Tingley, Katherine Augusta (1847-1929).

The successor to William Quan Judge as leader of the Point Loma Theosophical Society. She was born on Ju1y 6, 1847, in Newbury, Massachusetts, and educated in Newburyport schools and by private tutors. As a child she would talk with her grandfather, Nathan Chase, a mystic and Freemason, and his neighbor, John Greenleaf Whittier, about the White City she would build in the golden West.

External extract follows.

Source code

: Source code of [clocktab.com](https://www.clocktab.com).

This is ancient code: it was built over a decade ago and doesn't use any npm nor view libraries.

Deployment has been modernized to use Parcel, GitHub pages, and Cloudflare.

Her encounter with “the horror and appalling insanity” of the Civil War in Virginia in 1861 was a pivotal experience from which her father tried to protect her by enrolling her in the Villa Marie Convent in Montreal, Canada.
After she left the convent, two unsuccessful marriages followed, both childless. While she lived in New York City, the plight of prisoners and the conditions in East Side tenements weighed heavily on her. Early in 1887, she formed a Society of Mercy to visit hospitals and prisons. The following spring she married Philo B. Tingley, a steamship employee and inventor. From their West End Avenue home, they launched philanthropies for those she described as “worsted in the struggle for life. . . . I saw hardship as the result of vice and vice as the outcome of hardship. I realized that all our systems of helpfulness were totally backhanded” (quoted in Boston Herald, Sept. 21, 1913).